A week ago, my wife and I were reflecting on the sad anniversary of the death of our younger daughter, six years ago. While the pain of that loss isn’t as acute as it was, it lingers, surfacing from time to time as we reflect on the milestones that we haven’t been able to celebrate along the way. Our daughter would be starting her sophomore year of high school this year and would be learning to drive. Every now and then we see one of her friends and we are always surprised to see the young men and women they have grown into, because, for us, our daughter will forever be nine years old.
The very next day, we drove our older daughter and a vanload of her possessions down to the college she has chosen to attend. We helped her move all the boxes into the dorm and lent a hand as she started to unpack.

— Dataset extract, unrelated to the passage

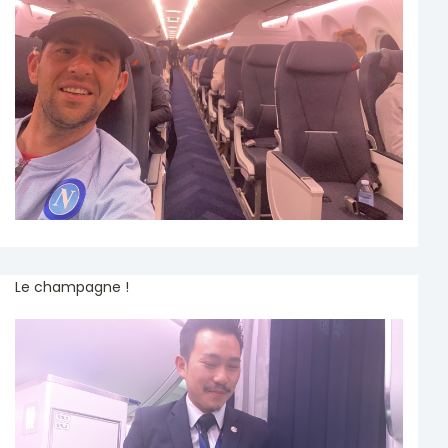
Le champagne !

After taking a break for lunch and stopping to pick up a few items at the store, it was pretty clear that she wanted to finish unpacking on her own. So, after taking the obligatory photos, we climbed into the van and headed home.
I have seen many people posting about how emotional this moment is for them, the mixed feelings of sadness and pride that they feel as their children take these first steps into adulthood. Many have assumed that my wife and I share those feelings, that we might have found the separation from our older daughter somewhat painful. But honestly, this hasn’t been a big deal for us, not after what we’ve already lived through. Our older daughter hasn’t really left us, not in any way that is permanent. We will see her again soon enough, and while she will continue to grow and change, we will get to experience it, even if from a distance. The same is not true of our younger daughter. She is truly gone, and we don’t get to watch her grow up and find her place in the world.
I am proud of my older daughter. She has worked hard, and I expect that she will do well in her new school. I think she is looking forward to the new challenges and opportunities that college will present. She may not yet have a clear plan for her future, but she’s still young, and I hope she embraces this time to explore her wide spectrum of interests, to meet new people, and discover new ideas. In some ways, I’m jealous of the opportunities she has before her.
And so, her mother and I now get to adjust to a new stage of our lives, where we have more time for each other, with fewer distractions. In light of all that we’ve been through over the years, it almost feels like we are starting over, getting to know each other anew. Let the adventures begin!